◆ **PROBLEM DETAILS**:
Pick up the article on the Dirty Projectors album Rise Above where it stops and continue it.

◆ **ARTICLE**:

Rise Above is an album by indie rock band Dirty Projectors, released on September 11, 2007. The album was band leader David Longstreth's reinterpretation of Black Flag album Damaged from memory having not heard it in 15 years. The album features Longstreth on guitar and vocals, Amber Coffman on vocals and guitar, Brian McOmber on drums, Nat Baldwin on bass, and Susanna Waiche on vocals. Angel Deradoorian would join the band shortly before the Rise Above tour on bass and vocals. This album is the first that presents Dirty Projectors as a fully realized band rather than an individual project of Longstreth.

Reception

The record was generally well received by critics, maintaining a 78% positive rating at Metacritic. The album received particularly high ratings from The A.V. Club and Pitchfork. AllMusic called the album "a brave and ultimately successful experiment."

Excerpt from a dataset
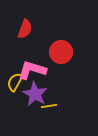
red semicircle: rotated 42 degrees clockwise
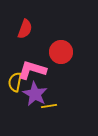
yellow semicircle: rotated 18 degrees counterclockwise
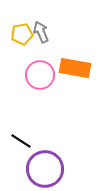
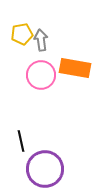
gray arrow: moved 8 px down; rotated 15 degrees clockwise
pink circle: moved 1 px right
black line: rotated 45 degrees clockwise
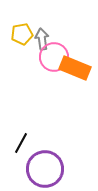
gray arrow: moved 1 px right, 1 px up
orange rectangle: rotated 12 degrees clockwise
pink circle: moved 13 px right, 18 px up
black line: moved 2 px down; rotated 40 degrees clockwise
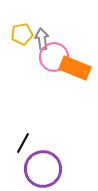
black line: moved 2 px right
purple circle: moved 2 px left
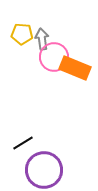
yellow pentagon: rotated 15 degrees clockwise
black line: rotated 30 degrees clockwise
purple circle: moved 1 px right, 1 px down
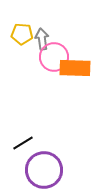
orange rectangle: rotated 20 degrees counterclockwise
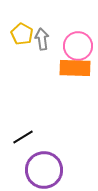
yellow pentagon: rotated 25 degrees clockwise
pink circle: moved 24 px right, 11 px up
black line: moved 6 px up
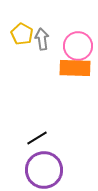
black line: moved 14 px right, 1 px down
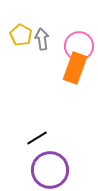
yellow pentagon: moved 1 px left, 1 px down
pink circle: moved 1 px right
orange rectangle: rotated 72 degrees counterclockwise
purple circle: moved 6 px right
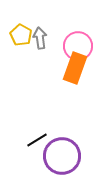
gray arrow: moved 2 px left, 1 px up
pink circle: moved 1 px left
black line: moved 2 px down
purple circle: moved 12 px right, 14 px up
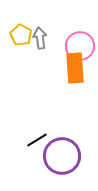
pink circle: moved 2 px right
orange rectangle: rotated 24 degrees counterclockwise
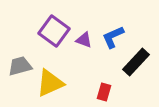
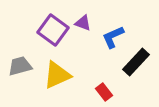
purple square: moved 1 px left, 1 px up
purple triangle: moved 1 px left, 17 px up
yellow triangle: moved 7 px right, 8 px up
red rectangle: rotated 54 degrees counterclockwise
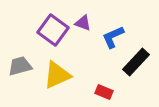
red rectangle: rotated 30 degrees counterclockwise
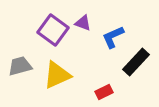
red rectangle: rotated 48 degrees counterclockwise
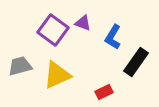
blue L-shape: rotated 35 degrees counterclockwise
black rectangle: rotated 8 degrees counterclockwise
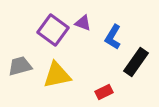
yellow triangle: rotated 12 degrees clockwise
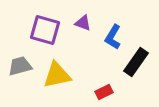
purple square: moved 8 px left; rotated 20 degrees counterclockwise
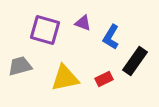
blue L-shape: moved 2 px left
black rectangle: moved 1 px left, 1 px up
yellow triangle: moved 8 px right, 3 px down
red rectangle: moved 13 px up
...
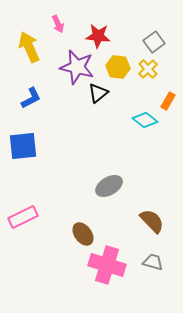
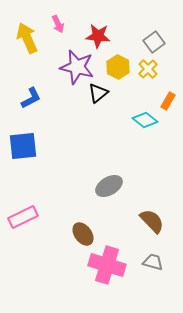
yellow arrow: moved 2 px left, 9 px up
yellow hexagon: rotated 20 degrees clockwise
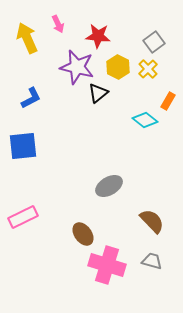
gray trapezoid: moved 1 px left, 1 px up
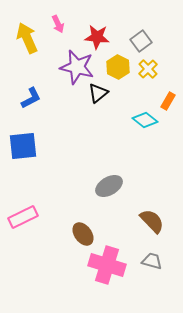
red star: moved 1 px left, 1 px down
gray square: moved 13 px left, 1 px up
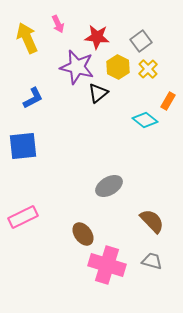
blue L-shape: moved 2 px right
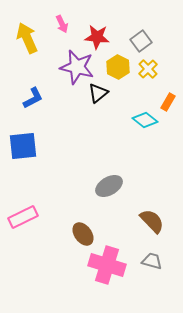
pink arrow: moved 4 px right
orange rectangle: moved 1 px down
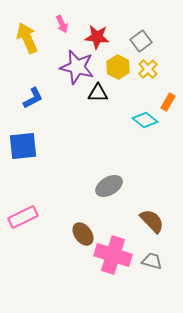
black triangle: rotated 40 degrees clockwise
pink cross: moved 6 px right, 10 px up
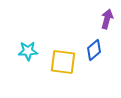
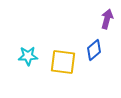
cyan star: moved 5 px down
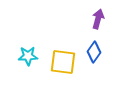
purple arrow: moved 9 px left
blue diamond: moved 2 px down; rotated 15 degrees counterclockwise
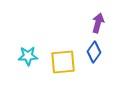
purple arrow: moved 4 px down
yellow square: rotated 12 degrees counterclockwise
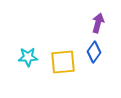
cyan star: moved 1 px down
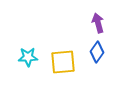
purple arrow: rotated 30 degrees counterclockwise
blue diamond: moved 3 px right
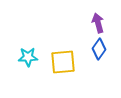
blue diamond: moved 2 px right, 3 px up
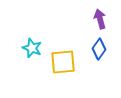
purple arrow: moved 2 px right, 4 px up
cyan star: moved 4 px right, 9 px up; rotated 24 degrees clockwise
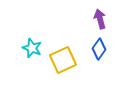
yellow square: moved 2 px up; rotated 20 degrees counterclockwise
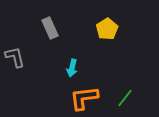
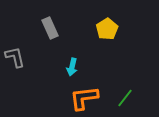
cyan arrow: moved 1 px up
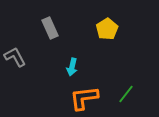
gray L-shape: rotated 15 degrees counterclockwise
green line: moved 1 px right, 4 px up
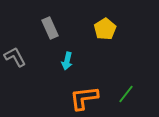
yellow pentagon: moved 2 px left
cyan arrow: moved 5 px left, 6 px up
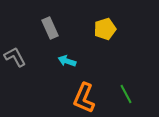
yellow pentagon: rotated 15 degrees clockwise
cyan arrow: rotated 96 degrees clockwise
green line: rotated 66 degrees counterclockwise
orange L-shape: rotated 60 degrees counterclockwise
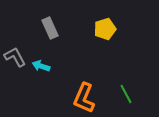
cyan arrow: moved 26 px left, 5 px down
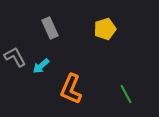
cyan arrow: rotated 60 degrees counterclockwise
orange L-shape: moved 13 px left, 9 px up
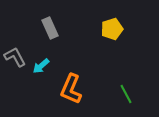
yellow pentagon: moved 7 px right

◆ **RESPONSE TO THIS EXERCISE**:
Track listing
"What I See" - 3:27
"No More" - 3:48
"Depression" - 2:48
"Six Pack" - 3:05
"Thirsty and Miserable" - 5:55
"Police Story" - 4:23
"Gimmie Gimmie Gimmie" - 4:50
"Spray Paint (The Walls)" - 3:38
"Room 13" - 4:47
"Rise Above" - 5:03
Untitled (bonus track) - 1:14

Vinyl edition
Side one
"What I See" - 3:27
"No More" - 3:48
"Depression" - 2:48
"Six Pack" - 3:05
"Thirsty and Miserable" - 5:55
Untitled (bonus track) - 1:14

Side two
"Police Story" - 4:23
"Gimmie Gimmie Gimmie" - 4:50
"Spray Paint (The Walls)" - 3:38
"Room 13" - 4:47
"Rise Above" - 5:03

References

External links
 Release information from the Dead Oceans website (including link to the MP3 of No More).
 Interview with David Longstreth from the Daytrotter website, published May 7, 2007.
 Interview with David Longstreth from the Line-out section of The Stranger, published February 23, 2007.

2007 albums
Dirty Projectors albums
Albums produced by Chris Taylor (Grizzly Bear musician)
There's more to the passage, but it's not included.